Description of problem: Adding Disk task is stuck on Executing (Creating Volume) in engine, vdsm host (SPM) shows the task as finished Version-Release number of selected component (if applicable): 3.6.1-0.2.el6 How reproducible: 2 such tasks showed up in one run Steps to Reproduce: In my case, I executed all the storage API Tier 2 cases (for iSCSI, NFS and GlusterFS) Actual results: 2 tasks are showing up in progress on the engine while they show up as finished in the vdsm host Expected results: The task state should be in sync between the engine and the vdsm hosts Additional info: Here's the output from the SPM host: [root@lynx09 ~]# vdsClient -s 0 getAllTasks 7425d4d5-4727-4d36-ae39-3eda492472eb : verb = createVolume code = 0 state = finished tag = spm result = {'uuid': '2e5d8baa-8347-43c0-9038-5fee759ccbc8'} message = 1 jobs completed successfully id = 7425d4d5-4727-4d36-ae39-3eda492472eb 8e09d7f8-08b3-4977-aab2-f4b54b969575 : verb = createVolume code = 0 state = finished tag = spm result = {'uuid': '9cf56973-5821-4ac2-849e-830718db4085'} message = 1 jobs completed successfully id = 8e09d7f8-08b3-4977-aab2-f4b54b969575 See attached logs including the engine's db dump
Please provide logs.
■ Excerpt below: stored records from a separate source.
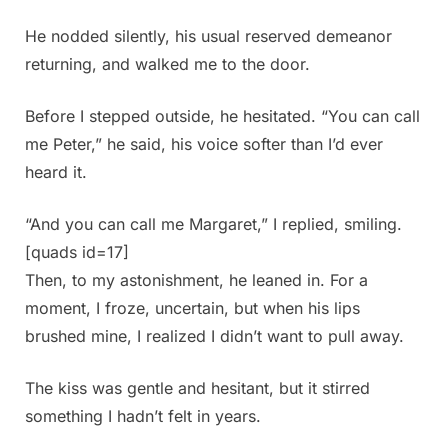
He nodded silently, his usual reserved demeanor
returning, and walked me to the door.
Before I stepped outside, he hesitated. “You can call
me Peter,” he said, his voice softer than I’d ever
heard it.
“And you can call me Margaret,” I replied, smiling.
[quads id=17]
Then, to my astonishment, he leaned in. For a
moment, I froze, uncertain, but when his lips
brushed mine, I realized I didn’t want to pull away.
The kiss was gentle and hesitant, but it stirred
something I hadn’t felt in years.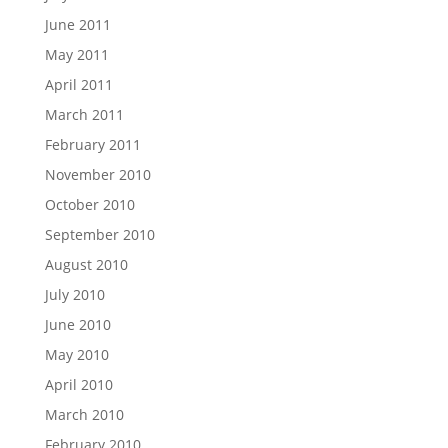
June 2011
May 2011
April 2011
March 2011
February 2011
November 2010
October 2010
September 2010
August 2010
July 2010
June 2010
May 2010
April 2010
March 2010
February 2010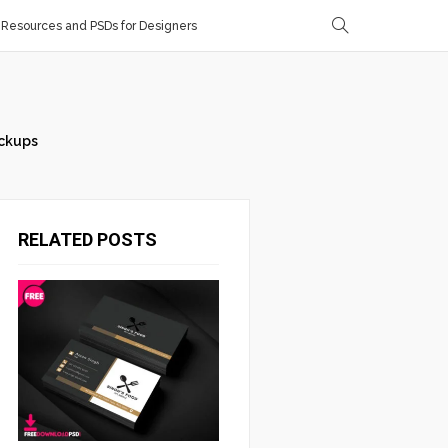
Resources and PSDs for Designers
ckups
RELATED POSTS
Also, for how long does it remain that way?
In addition, in how reproducible you need to specify whether it happens in EVERY run. If that happened once and you can't reproduce it then it means it doesn't reproduce much.
Created attachment 1101468 [details] Engine and vdsm logs plus engine DB dump
Oved, please find the attachment containing the logs and DB dump. It stayed this way for over 24 hours, I had to manually clean it up so I can use the environment for further tests. I ran into 2 such zombie tasks (within in hour) in one 23 hour run. The last time we hit this was a few months back.
(In reply to Gilad Lazarovich from comment #4) > Oved, please find the attachment containing the logs and DB dump. It stayed > this way for over 24 hours, I had to manually clean it up so I can use the > environment for further tests. I ran into 2 such zombie tasks (within in > hour) in one 23 hour run. The last time we hit this was a few months back. So if it reproduces once every few months, then I'm removing the automation blocker, and severity. Ravi - can you look at the logs and see what you can find?
This bug report has Keywords: Regression or TestBlocker. Since no regressions or test blockers are allowed between releases, it is also being identified as a blocker for this release. Please resolve ASAP.
Removing also the regression flag. If it happens so rarely it might have been a race and also happened before.
Gilad - please contact Ravi directly in case this reproduces. We didn't see anything suspicious in the logs. Currently targeting to 4.0 as without a live reproduction we can't do much here.
Please re-open if reproduces.